NIH3T3 ΔROCK2 fibroblasts expressing ROCK2-EGFP constructs were resuspended in lysis buffer-containing protease inhibitor cocktail (Sigma, P8849), freeze-thawed three times, clarified and the soluble fractions aliquoted into a 96-well GFP-multiTrap plate (Chromotek), 2 h at 4 °C. Wells were washed three times with lysis buffer and the fluorescence measured in a TECAN fluorescence plate reader. A master mix containing 20 μM purified MLC2 in 50 mM Tris pH 7.5, 140 mM KCl, 1 mM TCEP, 5 mM MgCl2 and 1 mM ATP was added to each well and incubated at RT, 1.5 h. Kinase reactions were terminated by adding SDS–PAGE loading buffer. Samples (320 ng MLC2) were assayed for phospho-MLC2 (Ser19; Cell Signaling Technology) by immunoblot.

Yeast two hybrid

Plasmids were transformed into yCK580 yeast. Yeast was taken from plate and resuspended in 85-μl One-step-buffer (0.24 M LiAc, 47% PEG 3350, dH2O) with 10 μl 1 M DTT and 5 μl single-strand DNA (carrier sperm DNA). The mix was vortexed and 1–5 μl plasmid DNA added. After incubation for 30 min at 45 °C, samples were plated on −Leu, −Trp, ++Ade plates. Plates were grown at 30 °C for 48 h. To analyse protein–protein interactions, transformants were probed in a β-galactosidase liquid assay. Transformant colonies were grown overnight in 3 ml SD −Leu, −Trp, ++Ade medium, diluted in the morning to an optical density (OD) of 0.5 in SD −Leu, −Trp, ++Ade medium and grown to an OD of 1.8–2.0 (log phase). One-millilitre culture was taken at this point for TCA precipitation to check protein expression levels by immunoblot. OD (2.5; 1 OD=1 ml of a OD 1.0 culture) of each transformant was pelleted for 4 min, 3,000g at RT. The pellets were resuspended in 30 μl PBS and transferred into a flat transparent bottom 96-well plate. X-Gal solution (100 μl; 7.15 μM ß-Me, 0.1% SDS, PBS pH 7.5, 0.05% X-Gal) was added to each well to start the liquid assay. Plates were protected from light and scanned at different time points.

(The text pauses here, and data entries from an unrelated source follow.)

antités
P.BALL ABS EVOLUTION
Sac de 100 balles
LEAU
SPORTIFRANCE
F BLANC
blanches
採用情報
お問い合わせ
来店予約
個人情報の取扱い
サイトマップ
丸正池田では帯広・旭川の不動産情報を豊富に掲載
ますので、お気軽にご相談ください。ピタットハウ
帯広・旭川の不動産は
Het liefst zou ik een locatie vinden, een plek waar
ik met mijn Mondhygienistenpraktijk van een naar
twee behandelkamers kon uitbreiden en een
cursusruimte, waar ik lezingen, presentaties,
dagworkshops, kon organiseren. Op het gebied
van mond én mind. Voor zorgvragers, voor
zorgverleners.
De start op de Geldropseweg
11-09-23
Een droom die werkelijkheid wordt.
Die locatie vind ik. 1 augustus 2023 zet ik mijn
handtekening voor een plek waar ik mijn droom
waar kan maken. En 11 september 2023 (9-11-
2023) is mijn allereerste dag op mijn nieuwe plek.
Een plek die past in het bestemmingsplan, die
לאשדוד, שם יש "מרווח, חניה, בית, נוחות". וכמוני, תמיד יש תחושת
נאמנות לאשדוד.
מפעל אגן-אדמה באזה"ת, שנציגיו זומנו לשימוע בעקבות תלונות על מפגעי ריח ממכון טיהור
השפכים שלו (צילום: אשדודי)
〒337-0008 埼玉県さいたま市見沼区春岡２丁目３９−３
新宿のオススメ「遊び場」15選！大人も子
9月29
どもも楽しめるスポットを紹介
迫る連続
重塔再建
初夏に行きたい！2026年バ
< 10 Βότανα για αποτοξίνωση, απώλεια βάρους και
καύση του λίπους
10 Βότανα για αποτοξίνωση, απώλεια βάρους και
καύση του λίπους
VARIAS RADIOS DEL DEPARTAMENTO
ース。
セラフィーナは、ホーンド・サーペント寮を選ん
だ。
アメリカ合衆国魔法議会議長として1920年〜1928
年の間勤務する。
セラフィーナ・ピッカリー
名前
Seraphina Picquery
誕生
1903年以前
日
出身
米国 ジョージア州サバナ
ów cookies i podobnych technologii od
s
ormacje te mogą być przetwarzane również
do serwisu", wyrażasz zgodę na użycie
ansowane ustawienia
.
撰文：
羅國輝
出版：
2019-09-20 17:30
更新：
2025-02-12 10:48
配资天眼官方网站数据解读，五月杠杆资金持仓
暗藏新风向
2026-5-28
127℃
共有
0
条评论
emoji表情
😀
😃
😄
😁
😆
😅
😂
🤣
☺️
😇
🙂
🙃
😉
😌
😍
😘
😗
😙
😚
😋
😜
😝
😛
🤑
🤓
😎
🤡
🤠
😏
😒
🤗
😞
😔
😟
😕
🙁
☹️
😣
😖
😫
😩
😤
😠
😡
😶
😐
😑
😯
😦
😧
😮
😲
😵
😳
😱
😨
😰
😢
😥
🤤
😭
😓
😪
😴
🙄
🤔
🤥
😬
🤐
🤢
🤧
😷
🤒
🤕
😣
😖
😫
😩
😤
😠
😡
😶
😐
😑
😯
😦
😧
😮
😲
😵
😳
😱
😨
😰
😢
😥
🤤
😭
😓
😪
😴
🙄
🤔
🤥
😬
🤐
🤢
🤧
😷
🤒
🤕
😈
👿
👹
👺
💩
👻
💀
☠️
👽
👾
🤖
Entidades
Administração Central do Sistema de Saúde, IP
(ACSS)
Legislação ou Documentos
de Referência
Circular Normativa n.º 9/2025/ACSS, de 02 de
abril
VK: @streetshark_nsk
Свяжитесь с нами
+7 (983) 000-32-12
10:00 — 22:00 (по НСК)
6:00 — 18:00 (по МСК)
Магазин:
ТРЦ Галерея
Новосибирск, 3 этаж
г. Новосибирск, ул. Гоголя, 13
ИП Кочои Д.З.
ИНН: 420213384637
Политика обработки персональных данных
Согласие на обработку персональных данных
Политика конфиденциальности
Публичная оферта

Size exclusion chromatography of RhoA:ROCK complexes

Complex formation was assayed with the RBD fragments of ROCK1 and ROCK2 or with full-length ROCK2 and a 10-fold molar excess of RhoA-GMPPNP. Complex formation was followed by size exclusion chromatography on a Superose 6 gel filtration column equilibrated in 20 mM Tris pH 7.5, 1 mM TCEP, 4 mM MgCl2, with or without 100 mM NaCl.

Additional information

How to cite this article: Truebestein, L. et al. A molecular ruler regulates cytoskeletal remodelling by the Rho kinases. Nat. Commun. 6:10029 doi: 10.1038/ncomms10029 (2015).